Valentins, Valentines, Saint Valentin est une pure création commerciale destinée à animer la période creuse d’entre deux soldes. Un complot bien ficelé par les bijoutiers, chocolatiers, fleuristes et vendeurs de lingerie. Et la combine marche à merveille, puisque même les restos et les opérateurs télécoms s’incrustent dans la chapelle.

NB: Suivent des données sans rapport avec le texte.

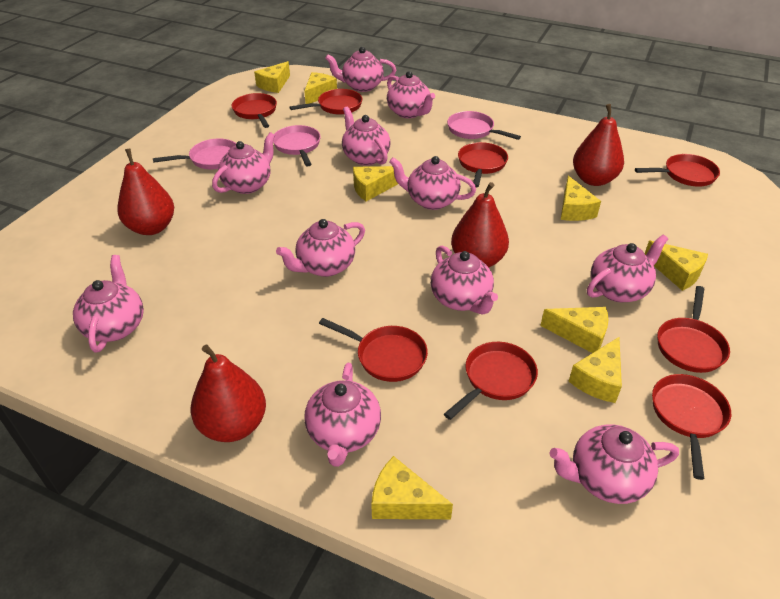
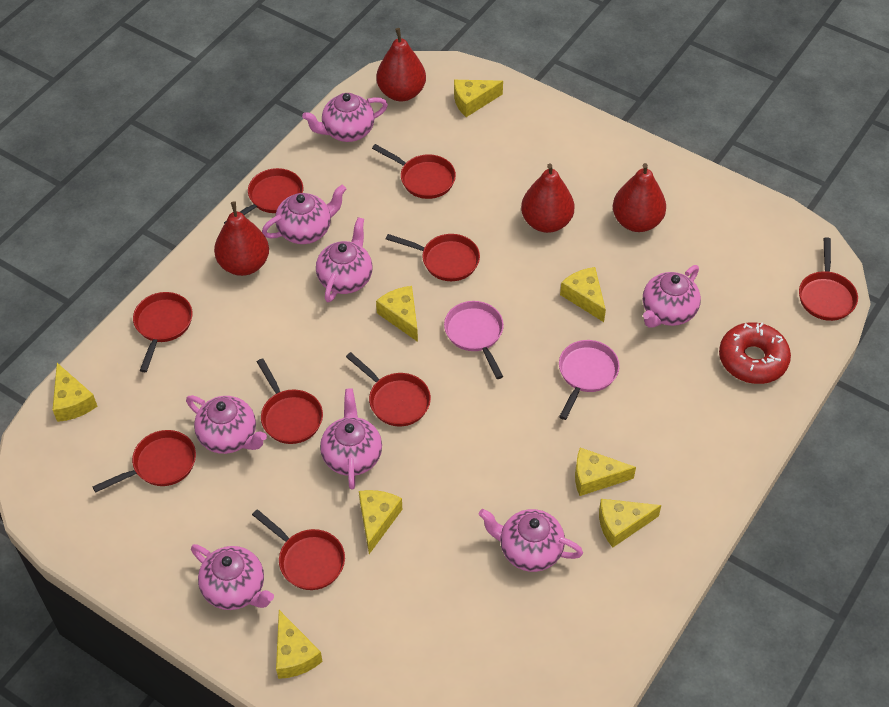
pink pan: [153,138,236,169] [273,125,321,167] [447,111,521,140] = 3 -> [444,301,504,379] [559,340,620,420] = 2
pink teapot: [73,255,144,352] [212,132,275,194] [276,219,365,277] [304,363,381,467] [325,47,396,92] [342,107,390,165] [387,71,435,118] [389,156,476,210] [431,245,498,314] [550,424,679,504] [587,235,668,302] = 11 -> [186,395,267,454] [191,544,274,610] [262,185,346,244] [302,93,388,142] [316,217,373,302] [320,389,382,490] [479,509,583,572] [643,265,701,328] = 8
red donut: none = 0 -> [719,322,791,384] = 1
red pan: [232,93,277,128] [290,89,362,115] [319,318,428,382] [444,342,538,420] [458,142,508,188] [635,154,720,187] [652,374,731,480] [657,286,730,373] = 8 -> [93,430,196,493] [133,292,193,372] [224,168,303,224] [252,509,345,590] [257,358,323,444] [346,352,431,426] [372,144,456,199] [386,234,480,281] [799,237,858,321] = 9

Valentins, Valentines, il y a des siècles, la fête de Saint Valentin n’était qu’une partie de cache-cache géante, destinée à booster la démographie. Les jeunes filles des villages se cachaient et le premier des jeunes gaillards qui en trouvait une devait l’épouser et la fertiliser au courant de l’année (encore merci Wikipédia). Plus besoin de se livrer aujourd’hui à cette pratique, les Chinois ont suffisamment peuplé la planète.
Valentins, Valentines, la date du 14 février n’est pas universelle. Vous pouvez toujours vous rattraper le 14 mars, jour des amoureux chez les Japonais, ou encore le 12 juin, “Dia dos nomorados” chez les Brésiliens. En gros, l’amour est à fêter chaque jour, sans modération, et de préférence par des cadeaux. Car “il n’y a pas d’amour, il n’y a que des preuves d’amour”, dixit le grand philosophe Monbanquier.



OFF.

Le redressement de la compagnie Es saada, l’une des dernières acquisitions de Moulay Hafid Elalamy, se poursuit. Et vu son état d’avancement, les gestionnaires du groupe Saham n’excluent pas la réalisation de la fusion de ladite compagnie avec la CNIA courant 2008. Des études sont d’ailleurs lancées dans ce sens et elles sont même bien avancées. L’idée initiale de garder les deux compagnies autonomes n’est donc plus à l’ordre du jour. Si la fusion se réalise, le groupe se délesterait (sans contrepartie financière) d’un précieux agrément, puisque le ministère des Finances a décidé de ne plus en accorder.